» **WORK TO COMPLETE**
Keep only the lines of the records below that contain the word "introduces", and copy each one out. Match upper and lower case exactly.

(Stored data entries)

○ ○ ○ ○ ○ ○ ○

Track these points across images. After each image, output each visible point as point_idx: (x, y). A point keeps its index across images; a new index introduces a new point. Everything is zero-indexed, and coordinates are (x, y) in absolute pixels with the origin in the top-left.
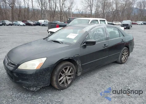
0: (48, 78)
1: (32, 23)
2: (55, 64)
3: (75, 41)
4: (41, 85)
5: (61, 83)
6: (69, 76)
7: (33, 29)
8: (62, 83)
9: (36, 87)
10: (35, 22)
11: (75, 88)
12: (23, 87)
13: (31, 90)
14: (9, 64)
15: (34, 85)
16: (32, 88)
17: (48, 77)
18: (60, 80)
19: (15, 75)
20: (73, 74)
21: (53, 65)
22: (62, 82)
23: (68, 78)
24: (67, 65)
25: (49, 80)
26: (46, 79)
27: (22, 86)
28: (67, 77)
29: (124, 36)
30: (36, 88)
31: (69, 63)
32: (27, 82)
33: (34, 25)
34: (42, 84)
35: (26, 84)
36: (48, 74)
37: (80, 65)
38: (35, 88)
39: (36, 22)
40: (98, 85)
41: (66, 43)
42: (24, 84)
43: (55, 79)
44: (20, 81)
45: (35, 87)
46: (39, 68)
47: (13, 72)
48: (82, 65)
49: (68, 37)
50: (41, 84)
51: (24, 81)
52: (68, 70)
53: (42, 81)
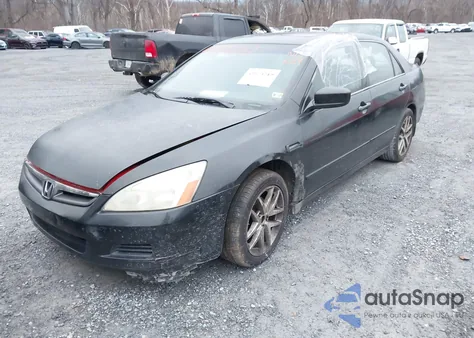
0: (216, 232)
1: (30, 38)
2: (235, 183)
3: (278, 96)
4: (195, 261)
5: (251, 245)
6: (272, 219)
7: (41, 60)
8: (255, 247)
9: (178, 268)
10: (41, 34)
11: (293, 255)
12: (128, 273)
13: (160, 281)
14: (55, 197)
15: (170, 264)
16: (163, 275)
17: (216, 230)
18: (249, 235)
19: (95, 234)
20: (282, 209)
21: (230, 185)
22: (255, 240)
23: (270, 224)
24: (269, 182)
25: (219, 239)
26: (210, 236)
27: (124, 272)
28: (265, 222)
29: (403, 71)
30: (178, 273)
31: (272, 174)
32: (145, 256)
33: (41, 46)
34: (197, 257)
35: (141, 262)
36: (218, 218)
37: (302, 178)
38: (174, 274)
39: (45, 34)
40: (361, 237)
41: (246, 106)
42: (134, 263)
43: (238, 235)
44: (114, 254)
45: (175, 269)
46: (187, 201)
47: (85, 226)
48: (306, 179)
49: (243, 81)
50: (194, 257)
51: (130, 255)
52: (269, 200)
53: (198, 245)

○ ○ ○ ○ ○ ○ ○

» **EXPECTED ANSWER**
Track these points across images. After each image, output each visible point as point_idx: (x, y). A point keeps its index across images; a new index introduces a new point. Everything is zero-indexed, and coordinates are (x, y) in absolute pixels with the origin in the top-left.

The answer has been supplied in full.